2. What are autonomous IT operations?
Autonomous IT operations use AI to move from passive monitoring to active, self-managing systems that detect, analyze, and resolve issues with minimal human input. In OpManager Nexus, this operates in three layers:
- Detection: Zia’s anomaly detection identifies deviations from normal behavior across infrastructure, applications, and networks—often before threshold-based alerts trigger.
- Reasoning: Causal AI analyzes time-series dependencies to determine the root cause and understand why an issue occurred.
- Action: Zia Agents recommend and, upon approval, execute fixes via Qntrl Circuits, ensuring that all actions are governed, auditable, and traceable.
3. What types of problems can be auto-remediated without human approval?
Low-risk, well-understood actions are best suited for zero-touch remediation, such as restarting a hung service, clearing disk space, or scaling a Kubernetes cluster.
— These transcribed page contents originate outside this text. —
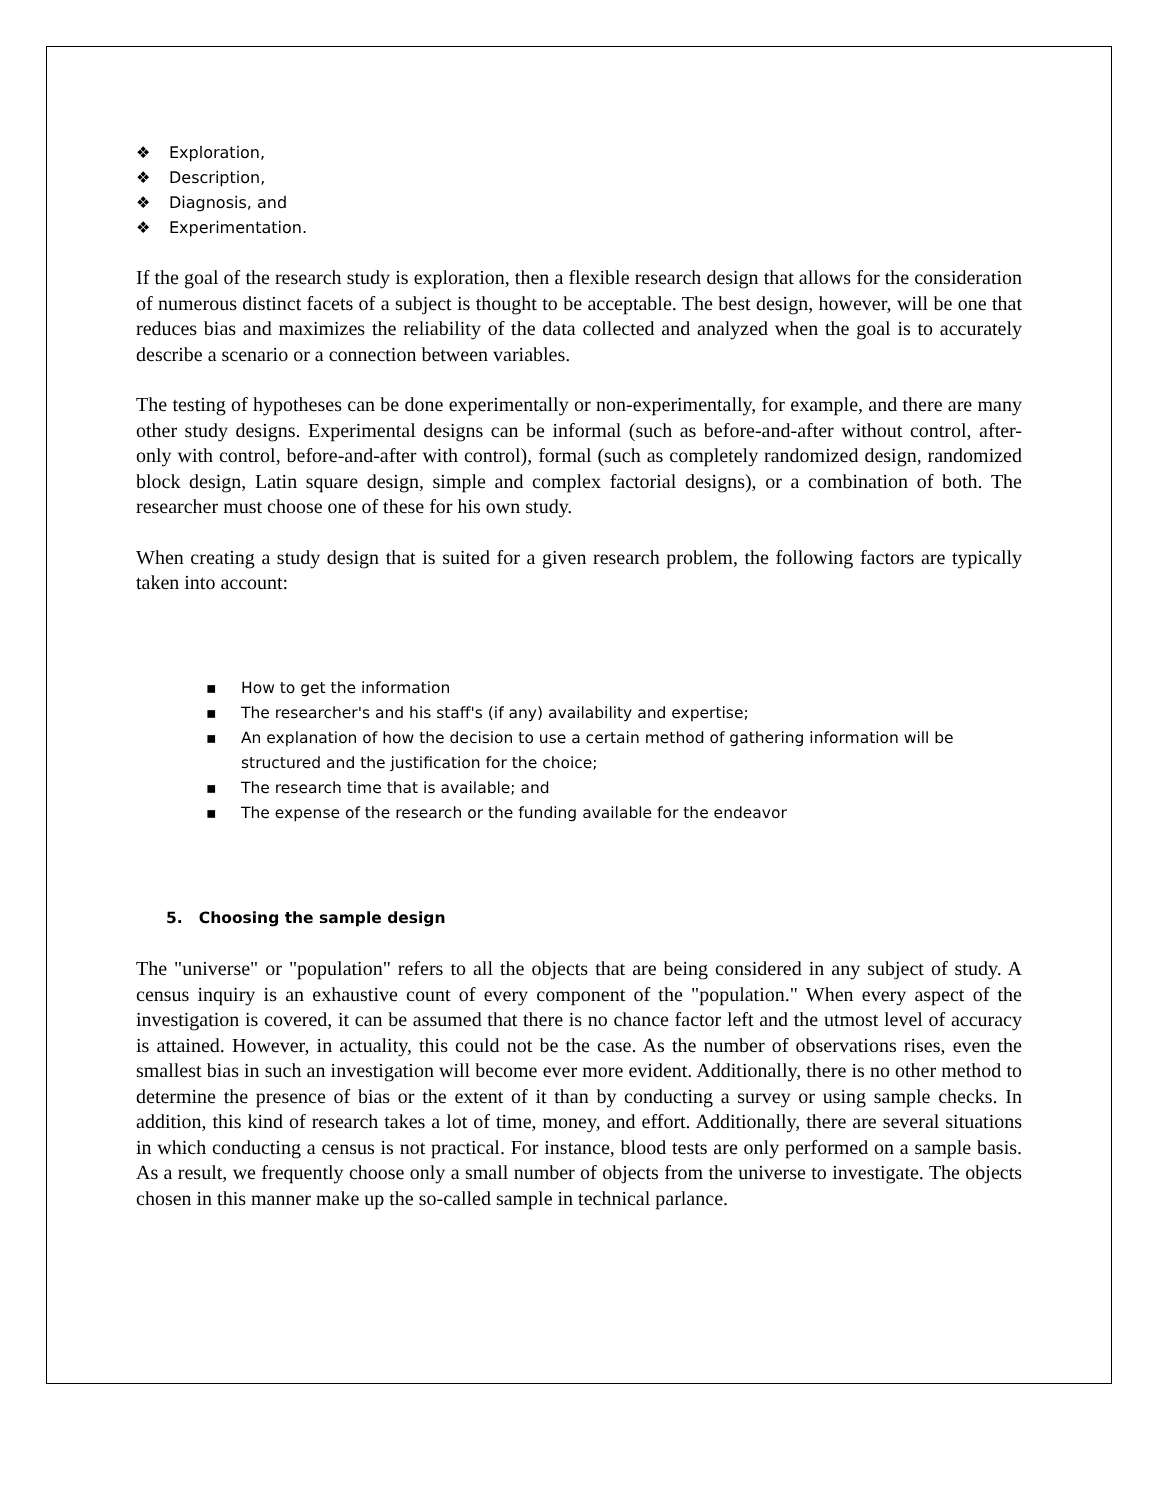❖ Exploration,
❖ Description,
❖ Diagnosis, and
❖ Experimentation.
If the goal of the research study is exploration, then a flexible research design that allows for the consideration of numerous distinct facets of a subject is thought to be acceptable. The best design, however, will be one that reduces bias and maximizes the reliability of the data collected and analyzed when the goal is to accurately describe a scenario or a connection between variables.
The testing of hypotheses can be done experimentally or non-experimentally, for example, and there are many other study designs. Experimental designs can be informal (such as before-and-after without control, after-only with control, before-and-after with control), formal (such as completely randomized design, randomized block design, Latin square design, simple and complex factorial designs), or a combination of both. The researcher must choose one of these for his own study.
When creating a study design that is suited for a given research problem, the following factors are typically taken into account:
▪ How to get the information
▪ The researcher's and his staff's (if any) availability and expertise;
▪ An explanation of how the decision to use a certain method of gathering information will be structured and the justification for the choice;
▪ The research time that is available; and
▪ The expense of the research or the funding available for the endeavor
5. Choosing the sample design
The "universe" or "population" refers to all the objects that are being considered in any subject of study. A census inquiry is an exhaustive count of every component of the "population." When every aspect of the investigation is covered, it can be assumed that there is no chance factor left and the utmost level of accuracy is attained. However, in actuality, this could not be the case. As the number of observations rises, even the smallest bias in such an investigation will become ever more evident. Additionally, there is no other method to determine the presence of bias or the extent of it than by conducting a survey or using sample checks. In addition, this kind of research takes a lot of time, money, and effort. Additionally, there are several situations in which conducting a census is not practical. For instance, blood tests are only performed on a sample basis. As a result, we frequently choose only a small number of objects from the universe to investigate. The objects chosen in this manner make up the so-called sample in technical parlance.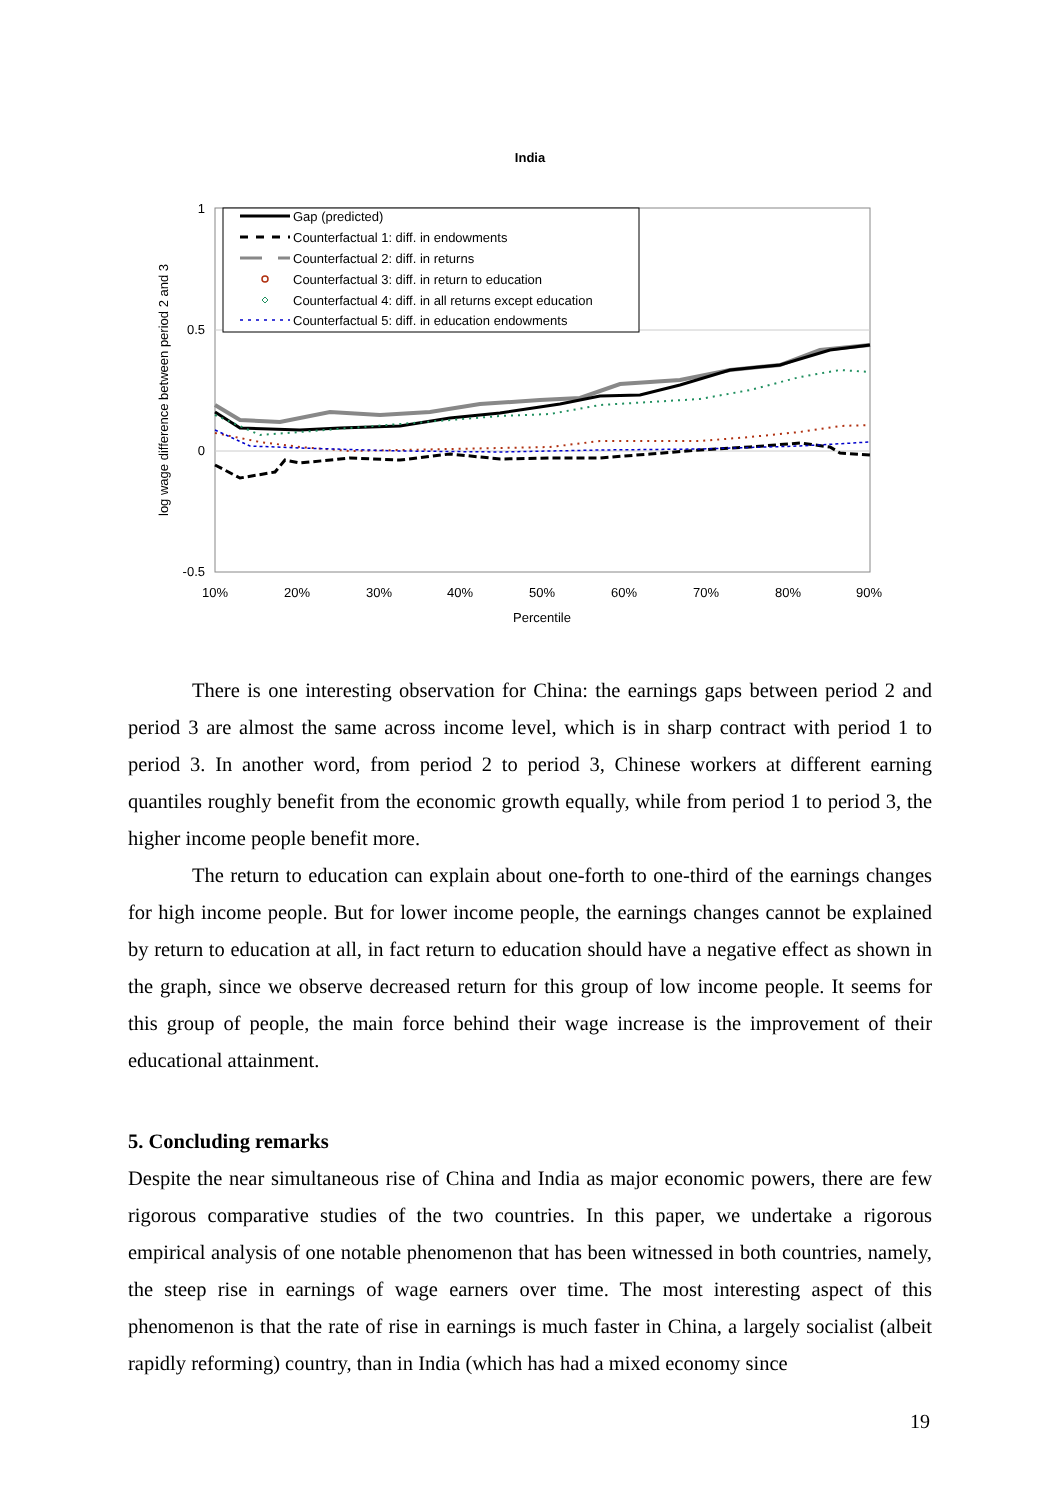India
1
0.5
0
-0.5
10%
20%
30%
40%
50%
60%
70%
80%
90%
Percentile
log wage difference between period 2 and 3
Gap (predicted)
Counterfactual 1: diff. in endowments
Counterfactual 2: diff. in returns
Counterfactual 3: diff. in return to education
Counterfactual 4: diff. in all returns except education
Counterfactual 5: diff. in education endowments
There is one interesting observation for China: the earnings gaps between period 2 and period 3 are almost the same across income level, which is in sharp contract with period 1 to period 3. In another word, from period 2 to period 3, Chinese workers at different earning quantiles roughly benefit from the economic growth equally, while from period 1 to period 3, the higher income people benefit more.
The return to education can explain about one-forth to one-third of the earnings changes for high income people. But for lower income people, the earnings changes cannot be explained by return to education at all, in fact return to education should have a negative effect as shown in the graph, since we observe decreased return for this group of low income people. It seems for this group of people, the main force behind their wage increase is the improvement of their educational attainment.
5. Concluding remarks
Despite the near simultaneous rise of China and India as major economic powers, there are few rigorous comparative studies of the two countries. In this paper, we undertake a rigorous empirical analysis of one notable phenomenon that has been witnessed in both countries, namely, the steep rise in earnings of wage earners over time. The most interesting aspect of this phenomenon is that the rate of rise in earnings is much faster in China, a largely socialist (albeit rapidly reforming) country, than in India (which has had a mixed economy since
19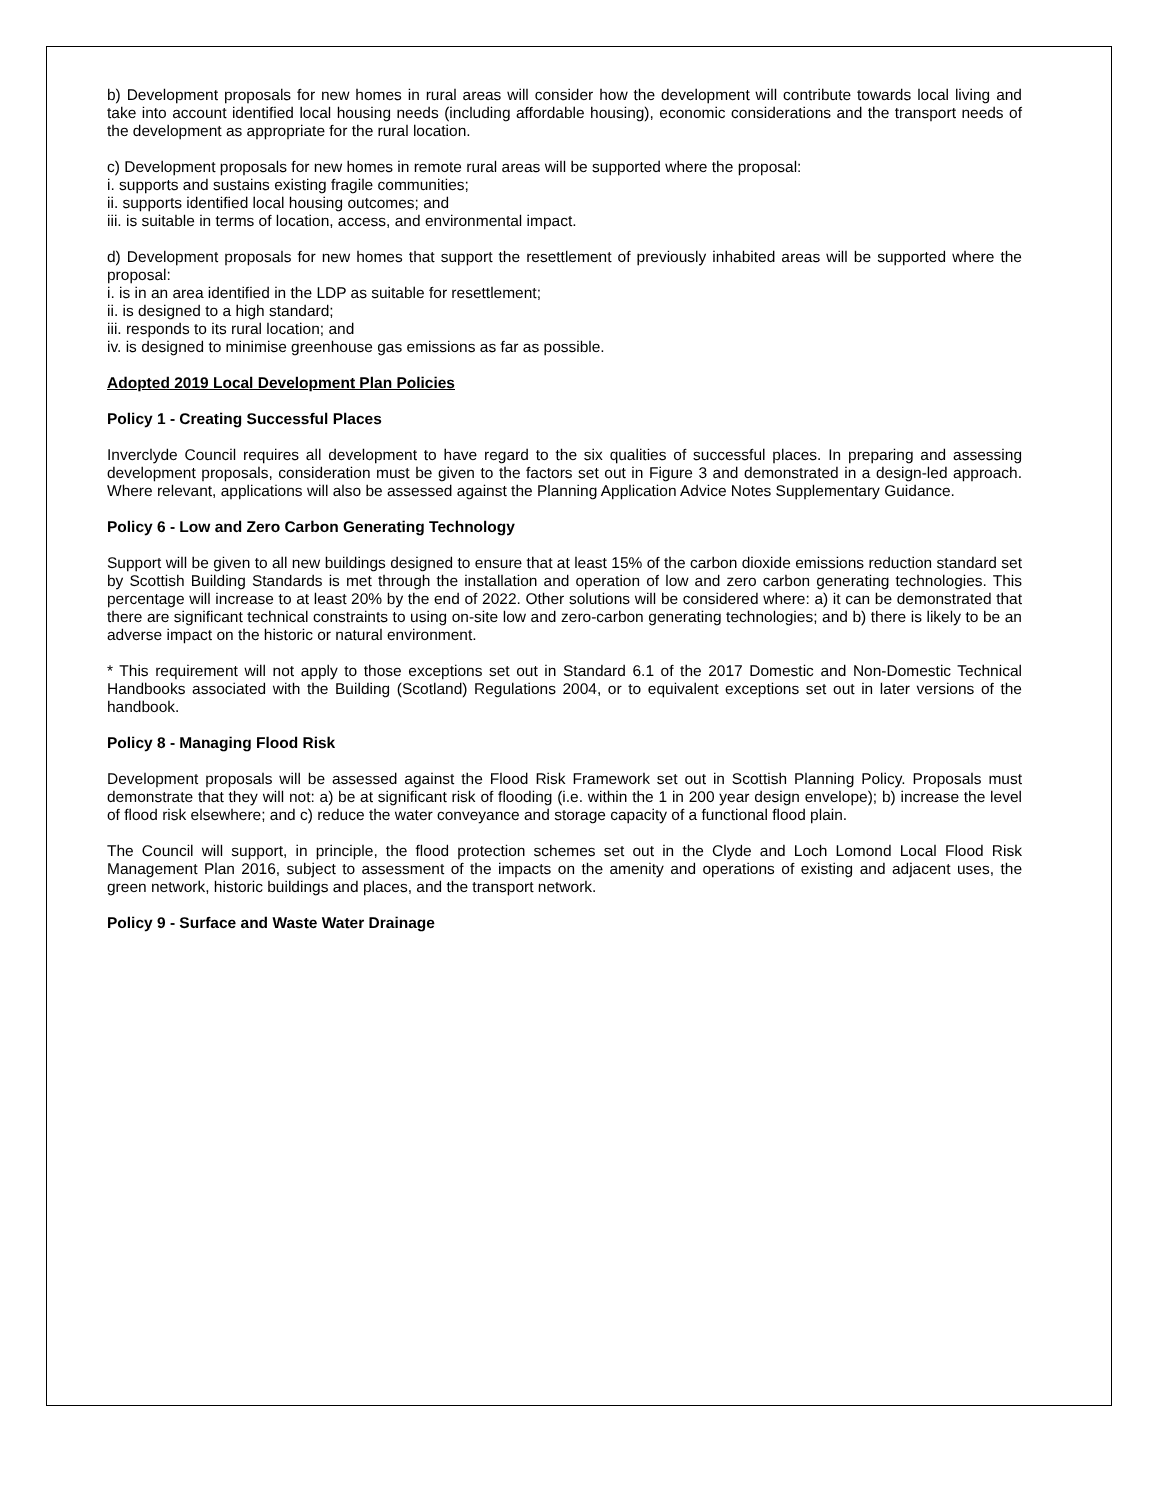b) Development proposals for new homes in rural areas will consider how the development will contribute towards local living and take into account identified local housing needs (including affordable housing), economic considerations and the transport needs of the development as appropriate for the rural location.
c) Development proposals for new homes in remote rural areas will be supported where the proposal:
i. supports and sustains existing fragile communities;
ii. supports identified local housing outcomes; and
iii. is suitable in terms of location, access, and environmental impact.
d) Development proposals for new homes that support the resettlement of previously inhabited areas will be supported where the proposal:
i. is in an area identified in the LDP as suitable for resettlement;
ii. is designed to a high standard;
iii. responds to its rural location; and
iv. is designed to minimise greenhouse gas emissions as far as possible.
Adopted 2019 Local Development Plan Policies
Policy 1 - Creating Successful Places
Inverclyde Council requires all development to have regard to the six qualities of successful places. In preparing and assessing development proposals, consideration must be given to the factors set out in Figure 3 and demonstrated in a design-led approach. Where relevant, applications will also be assessed against the Planning Application Advice Notes Supplementary Guidance.
Policy 6 - Low and Zero Carbon Generating Technology
Support will be given to all new buildings designed to ensure that at least 15% of the carbon dioxide emissions reduction standard set by Scottish Building Standards is met through the installation and operation of low and zero carbon generating technologies. This percentage will increase to at least 20% by the end of 2022. Other solutions will be considered where: a) it can be demonstrated that there are significant technical constraints to using on-site low and zero-carbon generating technologies; and b) there is likely to be an adverse impact on the historic or natural environment.
* This requirement will not apply to those exceptions set out in Standard 6.1 of the 2017 Domestic and Non-Domestic Technical Handbooks associated with the Building (Scotland) Regulations 2004, or to equivalent exceptions set out in later versions of the handbook.
Policy 8 - Managing Flood Risk
Development proposals will be assessed against the Flood Risk Framework set out in Scottish Planning Policy. Proposals must demonstrate that they will not: a) be at significant risk of flooding (i.e. within the 1 in 200 year design envelope); b) increase the level of flood risk elsewhere; and c) reduce the water conveyance and storage capacity of a functional flood plain.
The Council will support, in principle, the flood protection schemes set out in the Clyde and Loch Lomond Local Flood Risk Management Plan 2016, subject to assessment of the impacts on the amenity and operations of existing and adjacent uses, the green network, historic buildings and places, and the transport network.
Policy 9 - Surface and Waste Water Drainage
Higher-stakes changes always require human approval in Qntrl Circuits before any action is taken.
4. How does OpManager Nexus determine the root cause of an incident?
Most AIOps tools only show related alerts. OpManager Nexus goes further by using causal AI to analyze the direction of failure across infrastructure, application, and network layers. It identifies the probable root cause so teams can fix the issue faster, instead of interpreting multiple symptoms.
5. Does OpManager Nexus need to be manually configured to understand how my infrastructure is connected?
No. OpManager Nexus automatically maps your infrastructure using ADDM, creating a live view of how components are connected. This helps event correlation group alerts based on real dependencies. ADDM requires the Full-Stack Agent and APM Insight agent.